*Input for this task*:
□ □ □

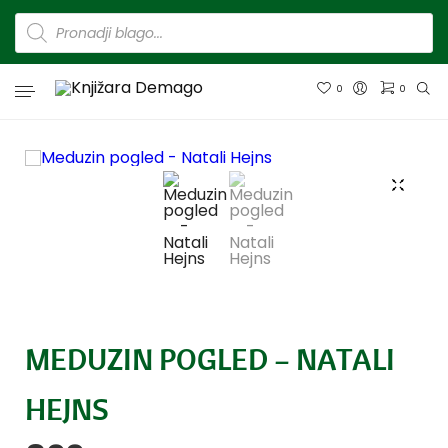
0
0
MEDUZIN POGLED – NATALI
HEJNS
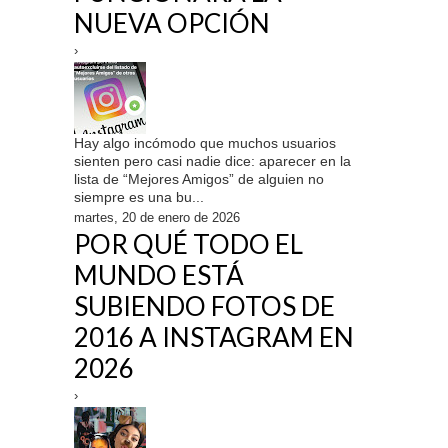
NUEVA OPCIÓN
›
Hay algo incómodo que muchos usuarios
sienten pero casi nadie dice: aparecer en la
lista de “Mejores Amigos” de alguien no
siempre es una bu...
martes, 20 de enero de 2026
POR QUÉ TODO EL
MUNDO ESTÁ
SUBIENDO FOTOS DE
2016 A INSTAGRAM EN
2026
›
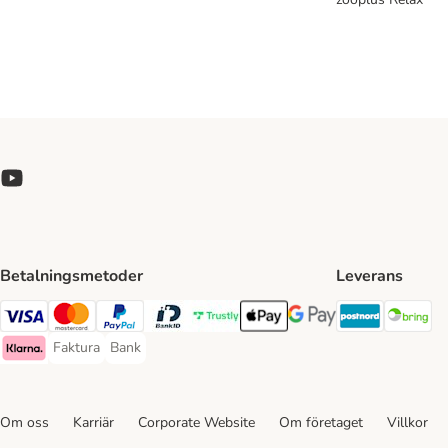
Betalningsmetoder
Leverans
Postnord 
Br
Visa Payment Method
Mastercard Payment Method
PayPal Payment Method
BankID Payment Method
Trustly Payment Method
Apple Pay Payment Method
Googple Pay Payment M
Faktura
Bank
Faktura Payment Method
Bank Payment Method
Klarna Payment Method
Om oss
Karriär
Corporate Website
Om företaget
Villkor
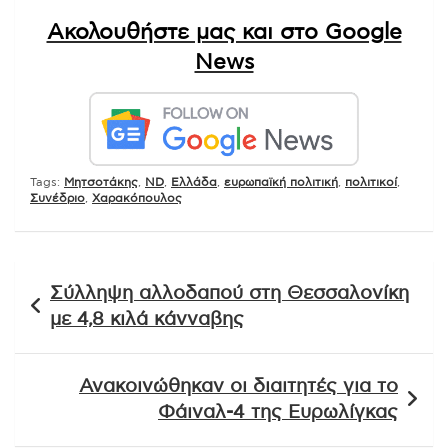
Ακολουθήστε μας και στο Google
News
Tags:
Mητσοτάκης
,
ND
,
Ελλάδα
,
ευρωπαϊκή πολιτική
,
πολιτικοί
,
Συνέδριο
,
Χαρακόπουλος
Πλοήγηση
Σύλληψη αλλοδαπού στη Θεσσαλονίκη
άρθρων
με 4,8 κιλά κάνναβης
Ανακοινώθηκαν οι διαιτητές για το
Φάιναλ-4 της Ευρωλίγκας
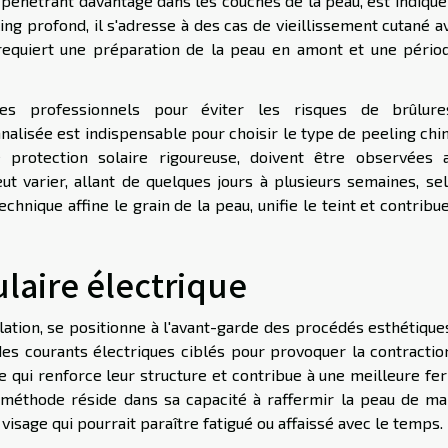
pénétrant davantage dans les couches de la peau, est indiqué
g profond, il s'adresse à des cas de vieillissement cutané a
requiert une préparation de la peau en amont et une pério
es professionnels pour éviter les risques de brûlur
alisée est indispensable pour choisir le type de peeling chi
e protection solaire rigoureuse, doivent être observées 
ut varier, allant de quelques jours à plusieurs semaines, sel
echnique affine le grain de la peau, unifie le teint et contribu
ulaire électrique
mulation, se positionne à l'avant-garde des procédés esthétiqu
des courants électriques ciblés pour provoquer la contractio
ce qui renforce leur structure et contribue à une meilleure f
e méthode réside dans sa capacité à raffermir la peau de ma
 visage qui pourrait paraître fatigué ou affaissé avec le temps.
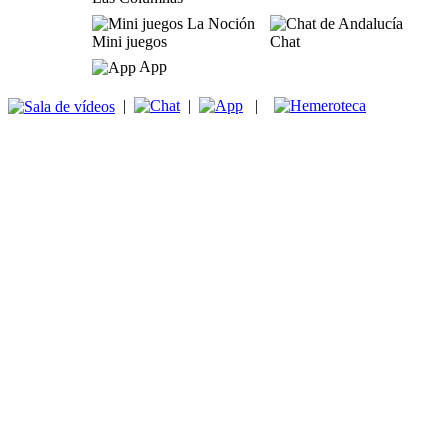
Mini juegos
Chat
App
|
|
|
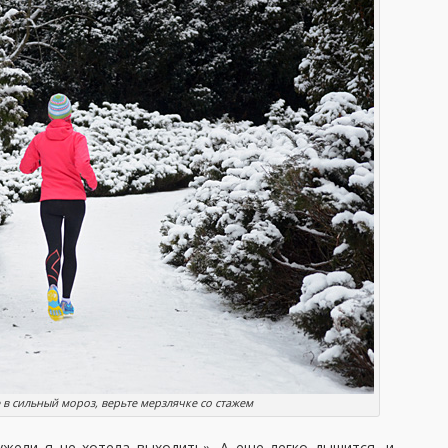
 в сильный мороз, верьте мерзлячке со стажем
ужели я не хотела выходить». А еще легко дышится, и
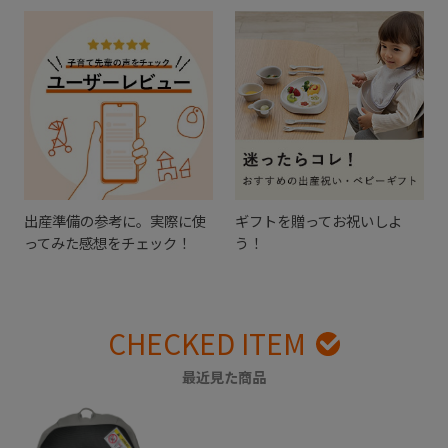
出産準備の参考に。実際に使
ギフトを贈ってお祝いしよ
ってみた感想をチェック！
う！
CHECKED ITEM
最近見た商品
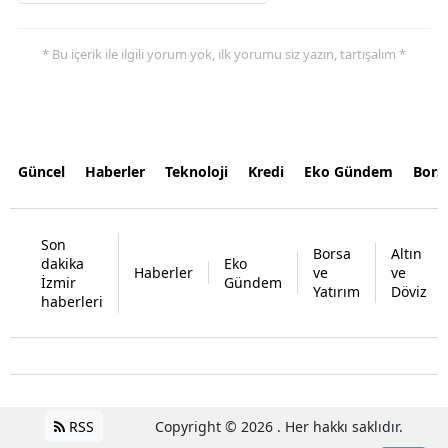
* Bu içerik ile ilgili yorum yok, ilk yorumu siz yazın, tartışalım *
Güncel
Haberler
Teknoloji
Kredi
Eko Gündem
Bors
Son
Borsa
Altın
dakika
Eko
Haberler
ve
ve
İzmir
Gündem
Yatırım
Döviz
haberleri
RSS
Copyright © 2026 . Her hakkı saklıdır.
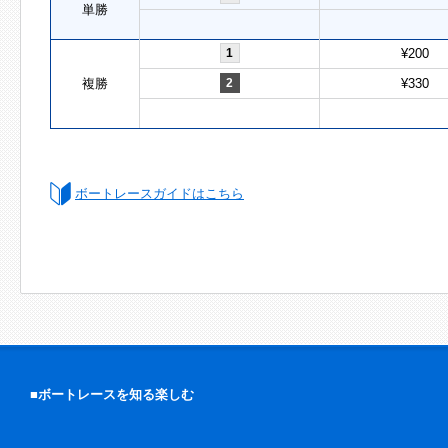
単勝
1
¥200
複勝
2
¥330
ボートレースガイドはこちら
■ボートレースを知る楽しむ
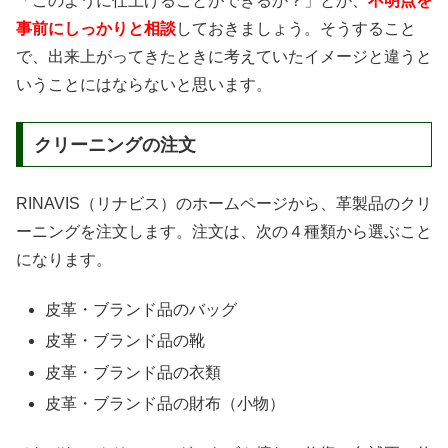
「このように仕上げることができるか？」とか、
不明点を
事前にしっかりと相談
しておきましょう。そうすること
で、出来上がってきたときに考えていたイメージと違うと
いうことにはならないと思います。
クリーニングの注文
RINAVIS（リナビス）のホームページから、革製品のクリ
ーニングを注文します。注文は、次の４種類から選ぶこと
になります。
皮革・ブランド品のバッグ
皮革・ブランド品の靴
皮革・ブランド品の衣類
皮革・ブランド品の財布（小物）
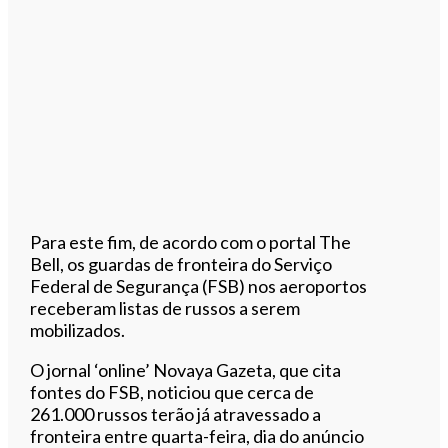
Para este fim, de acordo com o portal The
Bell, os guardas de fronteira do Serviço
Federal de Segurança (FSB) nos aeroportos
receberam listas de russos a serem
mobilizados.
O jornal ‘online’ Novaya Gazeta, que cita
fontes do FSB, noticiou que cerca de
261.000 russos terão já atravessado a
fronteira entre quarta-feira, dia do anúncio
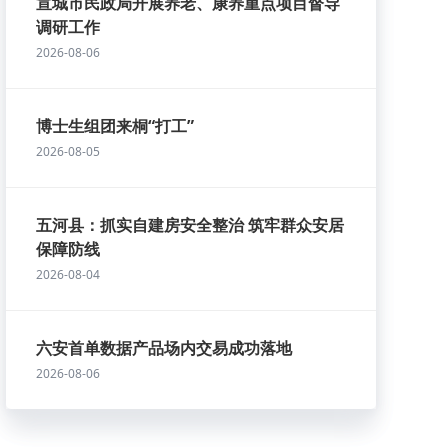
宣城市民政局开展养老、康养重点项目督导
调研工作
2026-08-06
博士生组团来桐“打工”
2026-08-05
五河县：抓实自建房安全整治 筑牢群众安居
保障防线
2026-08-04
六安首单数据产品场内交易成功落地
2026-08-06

□ □ □

The reply should hold every line of the records unchanged and no pictures.

*Solution to the exercise*:
0
0
MEDUZIN POGLED – NATALI
HEJNS
NUEVA OPCIÓN
›
Hay algo incómodo que muchos usuarios
sienten pero casi nadie dice: aparecer en la
lista de “Mejores Amigos” de alguien no
siempre es una bu...
martes, 20 de enero de 2026
POR QUÉ TODO EL
MUNDO ESTÁ
SUBIENDO FOTOS DE
2016 A INSTAGRAM EN
2026
›
Betalningsmetoder
Leverans
Postnord 
Br
Visa Payment Method
Mastercard Payment Method
PayPal Payment Method
BankID Payment Method
Trustly Payment Method
Apple Pay Payment Method
Googple Pay Payment M
Faktura
Bank
Faktura Payment Method
Bank Payment Method
Klarna Payment Method
Om oss
Karriär
Corporate Website
Om företaget
Villkor
Ακολουθήστε μας και στο Google
News
Tags:
Mητσοτάκης
,
ND
,
Ελλάδα
,
ευρωπαϊκή πολιτική
,
πολιτικοί
,
Συνέδριο
,
Χαρακόπουλος
Πλοήγηση
Σύλληψη αλλοδαπού στη Θεσσαλονίκη
άρθρων
με 4,8 κιλά κάνναβης
Ανακοινώθηκαν οι διαιτητές για το
Φάιναλ-4 της Ευρωλίγκας
pénétrant davantage dans les couches de la peau, est indiqué
g profond, il s'adresse à des cas de vieillissement cutané a
requiert une préparation de la peau en amont et une pério
es professionnels pour éviter les risques de brûlur
alisée est indispensable pour choisir le type de peeling chi
e protection solaire rigoureuse, doivent être observées 
ut varier, allant de quelques jours à plusieurs semaines, sel
echnique affine le grain de la peau, unifie le teint et contribu
ulaire électrique
mulation, se positionne à l'avant-garde des procédés esthétiqu
des courants électriques ciblés pour provoquer la contractio
ce qui renforce leur structure et contribue à une meilleure f
e méthode réside dans sa capacité à raffermir la peau de ma
 visage qui pourrait paraître fatigué ou affaissé avec le temps.
Mini juegos
Chat
App
|
|
|
 в сильный мороз, верьте мерзлячке со стажем
ужели я не хотела выходить». А еще легко дышится, и
出産準備の参考に。実際に使
ギフトを贈ってお祝いしよ
ってみた感想をチェック！
う！
CHECKED ITEM
最近見た商品
* Bu içerik ile ilgili yorum yok, ilk yorumu siz yazın, tartışalım *
Güncel
Haberler
Teknoloji
Kredi
Eko Gündem
Bors
Son
Borsa
Altın
dakika
Eko
Haberler
ve
ve
İzmir
Gündem
Yatırım
Döviz
haberleri
RSS
Copyright © 2026 . Her hakkı saklıdır.
単勝
1
¥200
複勝
2
¥330
ボートレースガイドはこちら
■ボートレースを知る楽しむ
「このように仕上げることができるか？」とか、
不明点を
事前にしっかりと相談
しておきましょう。そうすること
で、出来上がってきたときに考えていたイメージと違うと
いうことにはならないと思います。
クリーニングの注文
RINAVIS（リナビス）のホームページから、革製品のクリ
ーニングを注文します。注文は、次の４種類から選ぶこと
になります。
皮革・ブランド品のバッグ
皮革・ブランド品の靴
皮革・ブランド品の衣類
皮革・ブランド品の財布（小物）
Para este fim, de acordo com o portal The
Bell, os guardas de fronteira do Serviço
Federal de Segurança (FSB) nos aeroportos
receberam listas de russos a serem
mobilizados.
O jornal ‘online’ Novaya Gazeta, que cita
fontes do FSB, noticiou que cerca de
261.000 russos terão já atravessado a
fronteira entre quarta-feira, dia do anúncio
宣城市民政局开展养老、康养重点项目督导
调研工作
2026-08-06
博士生组团来桐“打工”
2026-08-05
五河县：抓实自建房安全整治 筑牢群众安居
保障防线
2026-08-04
六安首单数据产品场内交易成功落地
2026-08-06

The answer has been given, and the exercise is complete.